TASK DIRECTIONS :: Locate each line in the material below that contains the string "پۆستی" and copy those lines. Case counts when matching.

(Text extracted from pages)
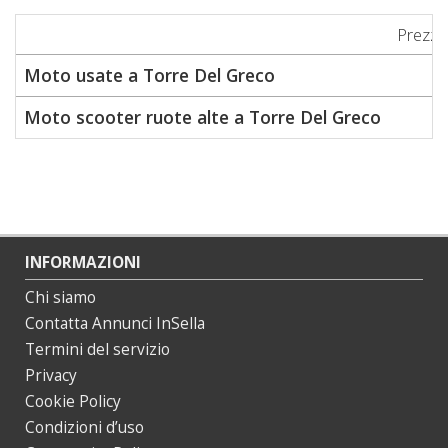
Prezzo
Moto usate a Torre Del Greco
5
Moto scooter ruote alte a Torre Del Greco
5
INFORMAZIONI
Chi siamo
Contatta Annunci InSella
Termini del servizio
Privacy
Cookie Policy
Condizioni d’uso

---

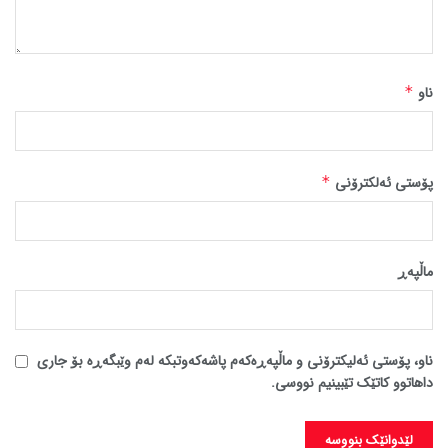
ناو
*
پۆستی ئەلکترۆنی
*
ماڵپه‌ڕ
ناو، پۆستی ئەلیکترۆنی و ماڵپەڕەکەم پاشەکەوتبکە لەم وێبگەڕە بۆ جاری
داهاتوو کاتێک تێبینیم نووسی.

OUTPUT FOR THIS EXERCISE ::
پۆستی ئەلکترۆنی
ناو، پۆستی ئەلیکترۆنی و ماڵپەڕەکەم پاشەکەوتبکە لەم وێبگەڕە بۆ جاری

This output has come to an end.